_What you have to do_
Locate "старину (18 х..." in the records below, then copy its line and every following line exactly, without the pictures.
━━━━━ Provided entries ━━━━━
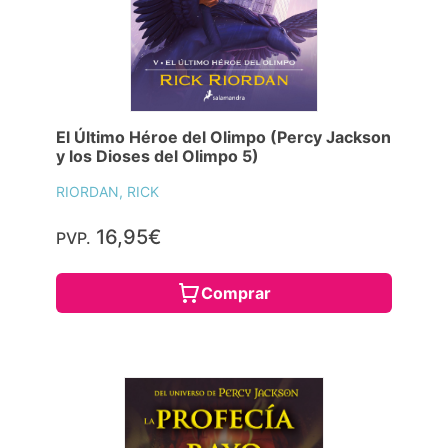
El Último Héroe del Olimpo (Percy Jackson
y los Dioses del Olimpo 5)
RIORDAN, RICK
16,95€
PVP.
Comprar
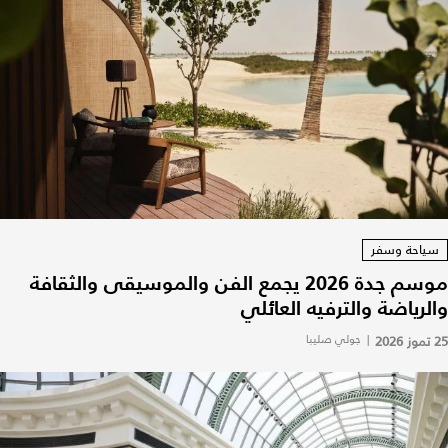
سياحة وسفر
موسم جدة 2026 يجمع الفن والموسيقى والثقافة
والرياضة والترفيه العائلي
25 تموز 2026
|
جولي صليبا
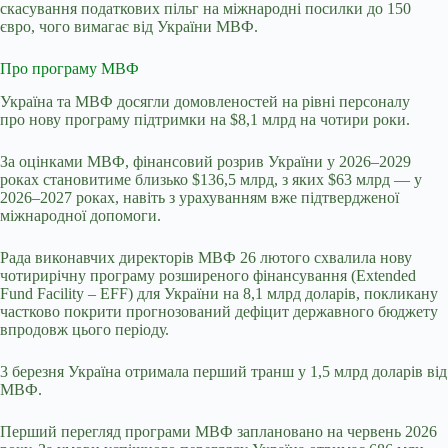
скасування податкових пільг на міжнародні посилки до 150
євро, чого вимагає від України МВФ.
Про програму МВФ
Україна та МВФ досягли домовленостей на рівні персоналу
про
нову програму підтримки
на $8,1 млрд на чотири роки.
За оцінками МВФ, фінансовий розрив України у 2026–2029
роках становитиме близько $136,5 млрд, з яких $63 млрд — у
2026–2027 роках, навіть з урахуванням вже підтвердженої
міжнародної допомоги.
Рада виконавчих директорів МВФ 26 лютого
схвалила нову
чотирирічну програму
розширеного фінансування (Extended
Fund Facility – EFF) для України на 8,1 млрд доларів, покликану
частково покрити прогнозований дефіцит державного бюджету
впродовж цього періоду.
3 березня Україна отримала
перший транш у 1,5 млрд доларів від
МВФ.
Перший перегляд програми МВФ заплановано на червень 2026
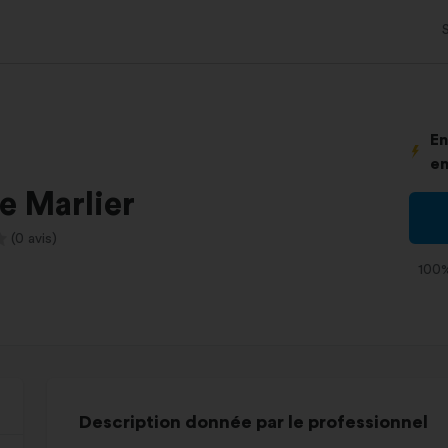
En
en
e Marlier
(0 avis)
100%
Description donnée par le professionnel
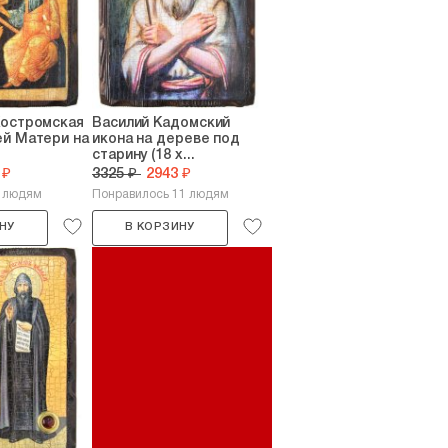
Костромская
Василий Кадомский
ей Матери на
икона на дереве под
старину (18 х...
 ₽
3325 ₽
2943 ₽
3 людям
Понравилось 11 людям
НУ
В КОРЗИНУ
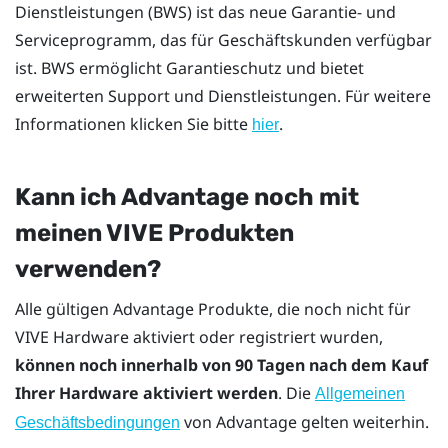
Dienstleistungen
(BWS) ist das neue Garantie- und
Serviceprogramm, das für Geschäftskunden verfügbar
ist. BWS ermöglicht Garantieschutz und bietet
erweiterten Support und Dienstleistungen. Für weitere
Informationen klicken Sie bitte
.
hier
Kann ich Advantage noch mit
meinen VIVE Produkten
verwenden?
Alle gültigen Advantage Produkte, die noch nicht für
VIVE Hardware aktiviert oder registriert wurden,
können noch innerhalb von 90 Tagen nach dem Kauf
Ihrer Hardware aktiviert werden
. Die
Allgemeinen
von Advantage gelten weiterhin.
Geschäftsbedingungen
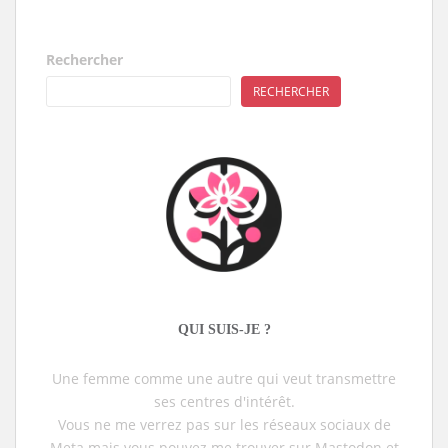
Rechercher
RECHERCHER
QUI SUIS-JE ?
Une femme comme une autre qui veut transmettre
ses centres d'intérêt.
Vous ne me verrez pas sur les réseaux sociaux de
Meta mais vous pouvez me trouver sur Mastodon et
━━━━━
_Task result_
старину (18 х...
 ₽
3325 ₽
2943 ₽
3 людям
Понравилось 11 людям
НУ
В КОРЗИНУ
Dienstleistungen
(BWS) ist das neue Garantie- und
Serviceprogramm, das für Geschäftskunden verfügbar
ist. BWS ermöglicht Garantieschutz und bietet
erweiterten Support und Dienstleistungen. Für weitere
Informationen klicken Sie bitte
.
hier
Kann ich Advantage noch mit
meinen VIVE Produkten
verwenden?
Alle gültigen Advantage Produkte, die noch nicht für
VIVE Hardware aktiviert oder registriert wurden,
können noch innerhalb von 90 Tagen nach dem Kauf
Ihrer Hardware aktiviert werden
. Die
Allgemeinen
von Advantage gelten weiterhin.
Geschäftsbedingungen
Rechercher
RECHERCHER
QUI SUIS-JE ?
Une femme comme une autre qui veut transmettre
ses centres d'intérêt.
Vous ne me verrez pas sur les réseaux sociaux de
Meta mais vous pouvez me trouver sur Mastodon et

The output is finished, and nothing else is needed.